* _WRITTEN REQUEST_
Beginning at the first line of the records and ending with the line that contains "For every layout", render those lines as a numbered list, omitting any blank lines.

* _SUPPLIED ENTRIES_
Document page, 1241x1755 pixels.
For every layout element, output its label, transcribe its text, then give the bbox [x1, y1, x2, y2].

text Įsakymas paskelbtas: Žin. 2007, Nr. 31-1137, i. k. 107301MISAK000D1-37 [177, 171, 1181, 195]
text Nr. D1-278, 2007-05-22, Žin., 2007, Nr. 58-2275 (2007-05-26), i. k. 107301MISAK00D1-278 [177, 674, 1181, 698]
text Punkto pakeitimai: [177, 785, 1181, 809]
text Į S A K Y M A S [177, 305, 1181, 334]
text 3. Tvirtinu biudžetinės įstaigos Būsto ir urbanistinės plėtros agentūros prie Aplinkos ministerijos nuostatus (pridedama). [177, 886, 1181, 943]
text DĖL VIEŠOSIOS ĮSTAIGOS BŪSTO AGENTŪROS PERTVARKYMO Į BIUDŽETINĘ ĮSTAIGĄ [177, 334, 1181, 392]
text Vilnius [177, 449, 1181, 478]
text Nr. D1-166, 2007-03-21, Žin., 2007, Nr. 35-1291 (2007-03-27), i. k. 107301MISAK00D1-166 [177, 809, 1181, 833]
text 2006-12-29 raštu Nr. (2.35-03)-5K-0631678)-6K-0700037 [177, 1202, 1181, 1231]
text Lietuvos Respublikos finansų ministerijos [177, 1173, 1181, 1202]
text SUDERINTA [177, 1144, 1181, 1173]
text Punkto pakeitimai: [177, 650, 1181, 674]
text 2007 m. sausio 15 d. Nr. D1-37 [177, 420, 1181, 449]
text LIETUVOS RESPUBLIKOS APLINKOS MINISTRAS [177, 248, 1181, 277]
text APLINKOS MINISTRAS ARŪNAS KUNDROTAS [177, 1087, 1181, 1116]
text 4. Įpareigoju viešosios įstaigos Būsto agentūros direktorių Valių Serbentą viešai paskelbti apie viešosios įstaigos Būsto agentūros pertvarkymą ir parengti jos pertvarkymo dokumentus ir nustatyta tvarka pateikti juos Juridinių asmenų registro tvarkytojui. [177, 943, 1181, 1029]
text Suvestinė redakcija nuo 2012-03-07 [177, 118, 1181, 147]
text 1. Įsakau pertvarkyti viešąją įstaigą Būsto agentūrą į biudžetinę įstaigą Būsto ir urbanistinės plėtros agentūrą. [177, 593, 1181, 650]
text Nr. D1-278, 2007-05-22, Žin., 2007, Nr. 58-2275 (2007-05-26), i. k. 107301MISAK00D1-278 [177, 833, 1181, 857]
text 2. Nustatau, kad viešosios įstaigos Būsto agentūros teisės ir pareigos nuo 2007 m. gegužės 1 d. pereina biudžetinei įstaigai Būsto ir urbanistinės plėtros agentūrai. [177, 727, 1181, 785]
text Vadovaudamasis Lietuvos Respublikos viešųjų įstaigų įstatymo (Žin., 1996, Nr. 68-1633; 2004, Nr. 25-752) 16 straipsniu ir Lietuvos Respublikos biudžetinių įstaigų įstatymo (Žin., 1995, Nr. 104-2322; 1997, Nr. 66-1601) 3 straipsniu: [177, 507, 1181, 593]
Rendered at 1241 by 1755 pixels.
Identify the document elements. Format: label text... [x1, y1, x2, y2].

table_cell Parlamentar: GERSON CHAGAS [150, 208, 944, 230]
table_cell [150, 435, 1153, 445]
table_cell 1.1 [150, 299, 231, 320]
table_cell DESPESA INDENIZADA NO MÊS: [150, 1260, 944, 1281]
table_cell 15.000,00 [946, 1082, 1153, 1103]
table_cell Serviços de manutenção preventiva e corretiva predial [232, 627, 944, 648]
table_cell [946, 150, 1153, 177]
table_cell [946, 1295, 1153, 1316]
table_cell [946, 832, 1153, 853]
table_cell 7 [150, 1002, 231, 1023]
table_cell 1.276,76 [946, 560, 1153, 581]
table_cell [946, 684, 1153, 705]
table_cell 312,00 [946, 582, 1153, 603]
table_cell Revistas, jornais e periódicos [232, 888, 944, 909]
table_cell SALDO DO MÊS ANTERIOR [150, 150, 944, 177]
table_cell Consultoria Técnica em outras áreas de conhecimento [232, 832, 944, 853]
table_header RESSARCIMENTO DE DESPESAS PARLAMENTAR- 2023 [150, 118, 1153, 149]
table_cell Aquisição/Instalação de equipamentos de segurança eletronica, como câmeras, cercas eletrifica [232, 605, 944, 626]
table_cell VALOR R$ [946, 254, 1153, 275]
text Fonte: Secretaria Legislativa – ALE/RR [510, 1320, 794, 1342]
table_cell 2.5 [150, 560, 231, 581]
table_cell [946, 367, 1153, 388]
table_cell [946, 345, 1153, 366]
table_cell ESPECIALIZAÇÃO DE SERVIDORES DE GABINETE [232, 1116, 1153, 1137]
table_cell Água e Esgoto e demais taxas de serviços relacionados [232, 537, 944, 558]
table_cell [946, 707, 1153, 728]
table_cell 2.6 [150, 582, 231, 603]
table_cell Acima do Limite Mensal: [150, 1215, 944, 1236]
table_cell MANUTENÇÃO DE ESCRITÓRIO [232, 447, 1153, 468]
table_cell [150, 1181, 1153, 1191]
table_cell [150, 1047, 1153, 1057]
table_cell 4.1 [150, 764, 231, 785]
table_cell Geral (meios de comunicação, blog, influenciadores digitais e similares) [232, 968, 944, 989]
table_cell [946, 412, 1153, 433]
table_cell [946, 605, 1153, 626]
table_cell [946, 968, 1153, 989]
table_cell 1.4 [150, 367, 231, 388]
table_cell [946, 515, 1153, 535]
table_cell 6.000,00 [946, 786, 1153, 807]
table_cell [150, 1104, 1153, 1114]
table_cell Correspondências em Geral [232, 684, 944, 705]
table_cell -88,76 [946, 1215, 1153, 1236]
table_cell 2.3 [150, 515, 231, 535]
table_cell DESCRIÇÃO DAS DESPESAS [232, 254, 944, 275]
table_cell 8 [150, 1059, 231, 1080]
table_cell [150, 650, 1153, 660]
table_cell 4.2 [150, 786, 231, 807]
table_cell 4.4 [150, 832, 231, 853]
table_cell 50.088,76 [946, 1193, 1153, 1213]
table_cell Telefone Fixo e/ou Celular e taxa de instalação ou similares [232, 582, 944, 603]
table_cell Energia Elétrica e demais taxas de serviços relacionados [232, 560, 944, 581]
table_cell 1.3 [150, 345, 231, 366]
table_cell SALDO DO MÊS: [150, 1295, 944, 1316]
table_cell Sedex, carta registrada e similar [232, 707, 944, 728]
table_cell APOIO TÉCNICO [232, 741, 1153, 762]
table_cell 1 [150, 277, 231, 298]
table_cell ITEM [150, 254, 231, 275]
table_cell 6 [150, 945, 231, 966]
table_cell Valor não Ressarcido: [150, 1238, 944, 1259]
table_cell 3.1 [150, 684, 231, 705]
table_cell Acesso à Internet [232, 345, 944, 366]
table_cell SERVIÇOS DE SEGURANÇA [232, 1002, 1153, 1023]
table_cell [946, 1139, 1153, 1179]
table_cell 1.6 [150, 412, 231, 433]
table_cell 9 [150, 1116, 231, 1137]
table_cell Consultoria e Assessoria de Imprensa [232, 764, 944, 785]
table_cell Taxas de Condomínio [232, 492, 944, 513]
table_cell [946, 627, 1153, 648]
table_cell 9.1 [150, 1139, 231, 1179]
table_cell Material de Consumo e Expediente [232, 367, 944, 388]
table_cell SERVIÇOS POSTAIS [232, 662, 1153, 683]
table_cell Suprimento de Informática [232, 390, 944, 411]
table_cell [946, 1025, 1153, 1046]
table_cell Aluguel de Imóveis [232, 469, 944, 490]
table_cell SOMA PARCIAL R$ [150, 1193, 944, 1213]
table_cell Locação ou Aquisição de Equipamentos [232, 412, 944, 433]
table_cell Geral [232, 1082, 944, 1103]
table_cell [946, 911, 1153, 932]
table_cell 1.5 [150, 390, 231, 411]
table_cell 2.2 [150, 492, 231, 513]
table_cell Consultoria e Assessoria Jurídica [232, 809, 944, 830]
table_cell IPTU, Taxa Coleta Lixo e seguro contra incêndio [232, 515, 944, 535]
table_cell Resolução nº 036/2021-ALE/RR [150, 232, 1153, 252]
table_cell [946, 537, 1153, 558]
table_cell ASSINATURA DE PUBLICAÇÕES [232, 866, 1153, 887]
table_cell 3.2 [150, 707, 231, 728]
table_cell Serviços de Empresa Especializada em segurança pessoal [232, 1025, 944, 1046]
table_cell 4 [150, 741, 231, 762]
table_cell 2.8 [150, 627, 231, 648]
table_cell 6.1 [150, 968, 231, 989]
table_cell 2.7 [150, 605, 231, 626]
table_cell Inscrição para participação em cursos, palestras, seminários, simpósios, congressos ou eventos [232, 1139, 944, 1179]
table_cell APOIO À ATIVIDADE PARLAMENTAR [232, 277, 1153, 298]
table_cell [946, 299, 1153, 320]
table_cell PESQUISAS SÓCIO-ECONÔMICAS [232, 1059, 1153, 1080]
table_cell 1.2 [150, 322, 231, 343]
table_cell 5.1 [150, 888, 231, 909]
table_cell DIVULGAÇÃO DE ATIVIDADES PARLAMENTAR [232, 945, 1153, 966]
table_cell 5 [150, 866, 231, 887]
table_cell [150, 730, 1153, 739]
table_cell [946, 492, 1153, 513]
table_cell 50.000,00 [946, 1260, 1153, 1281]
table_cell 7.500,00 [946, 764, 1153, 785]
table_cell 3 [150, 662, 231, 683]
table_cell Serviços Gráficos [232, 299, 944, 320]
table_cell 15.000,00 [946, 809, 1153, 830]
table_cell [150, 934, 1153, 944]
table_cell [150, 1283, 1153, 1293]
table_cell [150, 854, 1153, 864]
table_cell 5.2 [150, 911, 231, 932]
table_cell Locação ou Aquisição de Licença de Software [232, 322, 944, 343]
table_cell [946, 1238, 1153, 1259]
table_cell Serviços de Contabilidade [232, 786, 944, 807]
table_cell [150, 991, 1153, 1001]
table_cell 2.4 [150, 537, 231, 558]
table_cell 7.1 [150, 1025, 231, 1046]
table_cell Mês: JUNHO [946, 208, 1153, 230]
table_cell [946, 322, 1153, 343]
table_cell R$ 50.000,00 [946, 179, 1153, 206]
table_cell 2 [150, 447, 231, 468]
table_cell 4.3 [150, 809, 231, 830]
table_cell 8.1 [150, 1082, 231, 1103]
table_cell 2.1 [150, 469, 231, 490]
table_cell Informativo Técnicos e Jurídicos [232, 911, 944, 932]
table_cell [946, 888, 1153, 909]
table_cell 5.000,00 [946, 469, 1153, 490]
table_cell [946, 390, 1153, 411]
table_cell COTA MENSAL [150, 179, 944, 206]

* _REPLY_
1. Document page, 1241x1755 pixels.
2. For every layout element, output its label, transcribe its text, then give the bbox [x1, y1, x2, y2].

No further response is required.